This site is located on a steep hill in Chalk Sound. Our design proposes a living area, which is connected at one end to the top of the hill. At the other end, the slab extends out and floats on columns above the landscape.
Below the floating slab is a dramatic outdoor space, including a covered terrace and a pool which overlooks the Ocean. The house has around 3,000 sqft of AC space and consists of four bedrooms, three bathrooms and a garage.
During this design process, it was a great pleasure to study the work of Judith Chafee.
One notable example was the Rieveschl House built in 1988 at 7046 North Javelina Drive, in Tucson. The house is set on the hillside, on the edge of the Santa Catalina Mountain range. The building utilized exposed concrete structural systems and glass to create an honest form that seems to float above the Sonoran Desert. The large house is an architectural masterpiece that elegantly marked an end of an era in architectural history. Her worked was born out of the inspiration and blend of the rather incongruent mix of the Brutalist Movement and native Tohono O’odham shelters.

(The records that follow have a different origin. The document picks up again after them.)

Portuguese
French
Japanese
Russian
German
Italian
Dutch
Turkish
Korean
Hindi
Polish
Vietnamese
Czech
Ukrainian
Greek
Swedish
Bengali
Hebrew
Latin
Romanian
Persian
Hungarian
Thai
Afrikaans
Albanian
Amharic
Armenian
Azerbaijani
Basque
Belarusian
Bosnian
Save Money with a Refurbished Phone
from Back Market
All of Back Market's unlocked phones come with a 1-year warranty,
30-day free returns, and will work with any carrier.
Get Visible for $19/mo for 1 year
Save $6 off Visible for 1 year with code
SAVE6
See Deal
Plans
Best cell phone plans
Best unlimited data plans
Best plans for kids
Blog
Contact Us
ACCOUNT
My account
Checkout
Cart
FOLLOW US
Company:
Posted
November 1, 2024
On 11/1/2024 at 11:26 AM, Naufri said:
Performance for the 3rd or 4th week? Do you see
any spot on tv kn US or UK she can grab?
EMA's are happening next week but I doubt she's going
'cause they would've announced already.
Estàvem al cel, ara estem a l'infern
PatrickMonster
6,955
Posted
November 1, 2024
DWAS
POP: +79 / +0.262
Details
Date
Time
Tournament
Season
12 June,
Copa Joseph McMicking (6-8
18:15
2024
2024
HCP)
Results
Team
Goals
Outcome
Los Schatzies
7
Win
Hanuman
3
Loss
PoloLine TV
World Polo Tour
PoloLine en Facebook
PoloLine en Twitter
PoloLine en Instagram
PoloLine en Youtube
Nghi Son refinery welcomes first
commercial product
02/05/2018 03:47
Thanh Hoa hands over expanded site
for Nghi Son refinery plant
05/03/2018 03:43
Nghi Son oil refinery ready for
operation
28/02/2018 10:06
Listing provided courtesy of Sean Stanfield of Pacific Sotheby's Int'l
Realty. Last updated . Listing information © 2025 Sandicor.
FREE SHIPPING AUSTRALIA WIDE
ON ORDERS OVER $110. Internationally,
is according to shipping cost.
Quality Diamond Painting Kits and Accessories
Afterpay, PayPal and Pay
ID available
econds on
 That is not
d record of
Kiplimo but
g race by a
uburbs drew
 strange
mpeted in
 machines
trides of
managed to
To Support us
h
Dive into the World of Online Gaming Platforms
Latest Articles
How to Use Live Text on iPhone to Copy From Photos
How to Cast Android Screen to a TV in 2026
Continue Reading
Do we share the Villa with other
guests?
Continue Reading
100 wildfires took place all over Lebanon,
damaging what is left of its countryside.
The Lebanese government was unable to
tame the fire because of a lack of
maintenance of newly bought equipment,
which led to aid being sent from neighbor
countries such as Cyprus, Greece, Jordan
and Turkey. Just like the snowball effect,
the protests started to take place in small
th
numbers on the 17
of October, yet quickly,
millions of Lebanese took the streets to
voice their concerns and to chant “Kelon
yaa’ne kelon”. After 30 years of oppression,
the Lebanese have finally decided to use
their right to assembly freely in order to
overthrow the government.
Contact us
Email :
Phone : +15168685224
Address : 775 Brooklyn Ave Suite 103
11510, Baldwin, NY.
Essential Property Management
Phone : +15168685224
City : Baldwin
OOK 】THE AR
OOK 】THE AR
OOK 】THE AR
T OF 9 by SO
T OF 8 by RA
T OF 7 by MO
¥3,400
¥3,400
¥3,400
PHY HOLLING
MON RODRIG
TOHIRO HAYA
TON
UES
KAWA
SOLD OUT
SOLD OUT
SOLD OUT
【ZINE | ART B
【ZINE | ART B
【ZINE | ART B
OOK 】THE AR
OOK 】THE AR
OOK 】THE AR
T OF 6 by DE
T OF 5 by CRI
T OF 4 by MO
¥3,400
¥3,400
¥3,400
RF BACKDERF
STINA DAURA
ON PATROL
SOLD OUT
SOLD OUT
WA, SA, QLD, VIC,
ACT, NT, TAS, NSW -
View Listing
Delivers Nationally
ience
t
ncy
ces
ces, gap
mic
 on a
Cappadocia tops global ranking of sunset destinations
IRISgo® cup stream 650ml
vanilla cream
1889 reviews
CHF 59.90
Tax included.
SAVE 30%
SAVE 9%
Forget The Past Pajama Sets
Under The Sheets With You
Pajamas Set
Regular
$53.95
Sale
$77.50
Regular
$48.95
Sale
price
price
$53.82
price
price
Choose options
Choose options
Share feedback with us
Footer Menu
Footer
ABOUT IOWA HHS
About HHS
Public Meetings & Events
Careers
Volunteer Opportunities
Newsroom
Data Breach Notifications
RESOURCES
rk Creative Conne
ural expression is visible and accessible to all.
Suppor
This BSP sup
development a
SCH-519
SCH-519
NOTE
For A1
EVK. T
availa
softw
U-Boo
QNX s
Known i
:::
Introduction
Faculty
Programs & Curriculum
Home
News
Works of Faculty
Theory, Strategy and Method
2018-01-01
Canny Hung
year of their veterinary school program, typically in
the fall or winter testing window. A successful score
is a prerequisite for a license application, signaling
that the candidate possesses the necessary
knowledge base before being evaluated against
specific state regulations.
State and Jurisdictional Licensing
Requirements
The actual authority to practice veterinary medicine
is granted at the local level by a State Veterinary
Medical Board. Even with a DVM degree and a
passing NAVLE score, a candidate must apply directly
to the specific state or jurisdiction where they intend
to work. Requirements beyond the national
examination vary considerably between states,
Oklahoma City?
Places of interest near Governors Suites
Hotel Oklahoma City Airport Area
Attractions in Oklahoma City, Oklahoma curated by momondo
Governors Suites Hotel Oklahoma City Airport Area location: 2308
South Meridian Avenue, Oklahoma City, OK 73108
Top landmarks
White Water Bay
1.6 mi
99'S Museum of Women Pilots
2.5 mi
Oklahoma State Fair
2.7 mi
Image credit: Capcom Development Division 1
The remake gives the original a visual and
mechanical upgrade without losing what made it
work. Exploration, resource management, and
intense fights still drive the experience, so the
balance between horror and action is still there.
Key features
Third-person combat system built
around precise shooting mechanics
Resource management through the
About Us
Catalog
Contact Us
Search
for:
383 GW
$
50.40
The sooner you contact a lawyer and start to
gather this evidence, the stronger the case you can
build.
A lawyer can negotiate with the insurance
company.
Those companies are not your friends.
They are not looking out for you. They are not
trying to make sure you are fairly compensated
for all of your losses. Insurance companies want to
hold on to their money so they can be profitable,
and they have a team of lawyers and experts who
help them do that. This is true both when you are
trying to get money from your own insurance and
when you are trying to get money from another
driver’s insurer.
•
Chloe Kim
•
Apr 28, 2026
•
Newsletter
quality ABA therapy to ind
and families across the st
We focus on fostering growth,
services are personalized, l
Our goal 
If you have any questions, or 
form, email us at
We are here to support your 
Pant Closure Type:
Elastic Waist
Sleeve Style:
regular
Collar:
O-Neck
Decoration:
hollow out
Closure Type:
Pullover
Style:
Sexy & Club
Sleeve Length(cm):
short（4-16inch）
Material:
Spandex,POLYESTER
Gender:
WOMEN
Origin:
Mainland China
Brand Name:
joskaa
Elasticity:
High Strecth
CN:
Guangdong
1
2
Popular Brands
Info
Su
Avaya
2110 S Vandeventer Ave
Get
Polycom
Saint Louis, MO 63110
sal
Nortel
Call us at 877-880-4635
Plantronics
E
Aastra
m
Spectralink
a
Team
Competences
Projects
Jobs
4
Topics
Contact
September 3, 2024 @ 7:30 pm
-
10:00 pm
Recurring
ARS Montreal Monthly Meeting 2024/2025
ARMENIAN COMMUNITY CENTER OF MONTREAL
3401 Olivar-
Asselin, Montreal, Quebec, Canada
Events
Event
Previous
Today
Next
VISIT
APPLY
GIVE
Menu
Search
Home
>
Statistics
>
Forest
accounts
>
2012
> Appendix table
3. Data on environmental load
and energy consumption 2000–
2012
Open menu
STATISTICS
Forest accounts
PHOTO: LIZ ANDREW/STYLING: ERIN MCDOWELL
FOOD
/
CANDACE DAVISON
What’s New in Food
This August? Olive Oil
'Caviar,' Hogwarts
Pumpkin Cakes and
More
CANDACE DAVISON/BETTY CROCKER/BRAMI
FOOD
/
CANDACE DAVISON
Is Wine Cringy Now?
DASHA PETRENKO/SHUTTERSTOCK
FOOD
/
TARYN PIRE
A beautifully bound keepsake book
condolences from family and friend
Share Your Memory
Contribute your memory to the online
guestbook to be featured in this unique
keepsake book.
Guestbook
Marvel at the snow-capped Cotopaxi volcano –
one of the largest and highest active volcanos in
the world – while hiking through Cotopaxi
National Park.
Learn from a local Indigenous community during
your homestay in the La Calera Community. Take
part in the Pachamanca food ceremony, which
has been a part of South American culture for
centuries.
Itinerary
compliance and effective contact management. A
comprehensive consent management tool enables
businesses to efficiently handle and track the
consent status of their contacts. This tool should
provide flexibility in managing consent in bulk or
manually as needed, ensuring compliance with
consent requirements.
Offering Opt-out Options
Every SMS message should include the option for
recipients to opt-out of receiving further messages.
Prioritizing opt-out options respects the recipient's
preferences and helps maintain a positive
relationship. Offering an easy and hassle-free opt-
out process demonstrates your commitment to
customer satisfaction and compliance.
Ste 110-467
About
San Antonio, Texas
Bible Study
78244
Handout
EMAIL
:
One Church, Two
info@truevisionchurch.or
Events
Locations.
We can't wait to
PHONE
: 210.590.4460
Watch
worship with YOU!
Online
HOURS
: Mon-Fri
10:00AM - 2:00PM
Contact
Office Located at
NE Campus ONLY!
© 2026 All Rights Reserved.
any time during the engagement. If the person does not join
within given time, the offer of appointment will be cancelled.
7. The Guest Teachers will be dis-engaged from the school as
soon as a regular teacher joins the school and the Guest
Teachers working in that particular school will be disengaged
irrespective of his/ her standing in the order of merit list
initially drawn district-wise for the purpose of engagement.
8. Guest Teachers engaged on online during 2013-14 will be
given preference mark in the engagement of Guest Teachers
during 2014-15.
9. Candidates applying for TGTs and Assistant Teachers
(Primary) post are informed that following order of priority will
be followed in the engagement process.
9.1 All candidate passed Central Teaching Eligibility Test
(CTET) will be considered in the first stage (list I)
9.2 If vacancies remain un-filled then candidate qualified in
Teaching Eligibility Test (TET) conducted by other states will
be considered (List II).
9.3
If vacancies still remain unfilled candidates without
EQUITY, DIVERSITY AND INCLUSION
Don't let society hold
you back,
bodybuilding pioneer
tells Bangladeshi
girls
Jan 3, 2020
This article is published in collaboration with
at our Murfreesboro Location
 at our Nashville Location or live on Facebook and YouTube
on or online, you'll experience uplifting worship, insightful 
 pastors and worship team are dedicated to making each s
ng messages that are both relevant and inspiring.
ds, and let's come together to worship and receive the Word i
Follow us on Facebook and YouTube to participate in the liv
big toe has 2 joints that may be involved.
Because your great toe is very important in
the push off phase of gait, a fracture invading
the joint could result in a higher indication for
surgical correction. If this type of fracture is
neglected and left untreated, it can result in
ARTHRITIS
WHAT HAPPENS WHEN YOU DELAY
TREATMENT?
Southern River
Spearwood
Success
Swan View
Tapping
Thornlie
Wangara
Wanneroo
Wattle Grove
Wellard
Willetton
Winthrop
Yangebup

A pioneer in the male-dominated field, she kicked off her career working for some of the era’s preeminent modernists, including Eero Saarinen, Paul Rudolph and Edward Larrabee Barnes, as well as with The Architect’s Collective, founded by Walter Gropius.
In 1970, at the height of her career, she returned to Tucson, where she focused her design on residential buildings that showcased deep connections to the landscape. She once told a reporter for the Arizona Star, “My perception of what should be built in the desert stems from having grown up in the desert”.